By clicking History > Show All History you'll see a listing of the sites you visited recently and right-clicking any in the list shows a menu complete with Remove option. Alternatively, select any entry in the list and tap the Backspace or Delete key on your keyboard. Note that the Clear History button at the top right of the list displays the same global clear-up dialog box as mentioned above.

Although you can select several entries in the History list in the usual way via holding down Shift or Cmd, you can only delete them by subsequently tapping the Backspace or Delete key on your keyboard. Right-clicking won't work in this instance. 

Clear cookies and cache data for individual sites

Cleaning cookies and the cache data for individual sites can be done by opening the Preferences dialog box, then selecting the Privacy icon and clicking the 'Manage Website Data...' button.

You can then prune the list manually by selecting an individual site and clicking the Remove button, or delete all cookies and cache by clicking the Remove All button.
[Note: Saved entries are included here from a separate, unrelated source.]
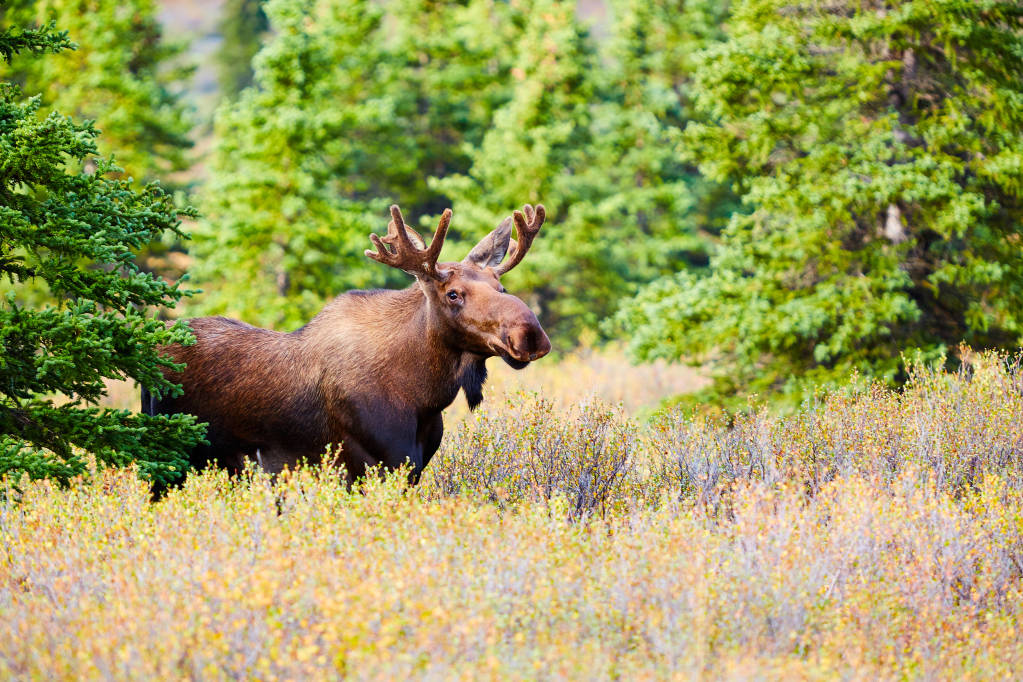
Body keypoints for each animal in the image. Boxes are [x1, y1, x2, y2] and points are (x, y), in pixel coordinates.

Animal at [144, 202, 552, 480]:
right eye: (453, 294)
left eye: (501, 286)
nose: (530, 334)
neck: (423, 394)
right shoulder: (368, 464)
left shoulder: (413, 468)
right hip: (168, 457)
There's a search field via which you can track down individual sites.

Bear in mind that deleting cookies might remove autocompleted login usernames and passwords for sites, and will almost certainly log you out of that site if you've configured it to automatically login each time you visit. 

Clean the Safari cache

The hidden Safari Developer menu can be used to clear just the cache, leaving cookies and the browser history in place. This is a very useful diagnostic step to take before commencing removal of those two items if a website behaves badly.

The Developer menu can be activated by opening the Preferences dialog, clicking the Advanced icon, then putting a tick alongside Show Develop Menu in Menu Bar (it's right at the bottom of the dialog).

A new Develop menu option appears to the left of the Window and Help menu options. Close any open Safari windows and select Empty Caches on the Develop menu. Following this, click File > New Window to start Safari with a clean cache. 

Remove autocomplete data from Safari AutoFill

Safari's AutoFill tool, accessible by opening Preferences and clicking the AutoFill icon, sometimes overrides cookies and fills in username and password details on websites. AutoFill might also autocomplete some other information on the site.

To delete any errant data, click the Edit button alongside whichever data type you'd like to remove. The two most useful are 'User names and passwords' and 'Other forms'. In the dialog box that appears once you've clicked Edit, select the site in the list and click the Remove button. 

Delete just site logins

If you've entered the wrong username or password for a site, and Safari subsequently keeps autocompleting it, clicking the Passwords icon within the Safari's Preferences dialog box lets you find it and delete it. Just select the site, then click Remove.

Rather usefully, you can then recreate the entry for the site by clicking the Add button. You'll first need to provide the URL of the site (that is, something like, and then type the username and password alongside (hit the Tab key to move from field to field). 

Deleting logins and passwords system-wide

Pruning site logins can also be done via the Keychain Access app, which you'll find in the Utilities folder of the Applications list in Finder, although you should be very careful using this app because it pretty much controls the entire security operation of your Mac! However, by removing errant username and password entries here you'll stop virtually all of your Mac apps using them, and not just Safari.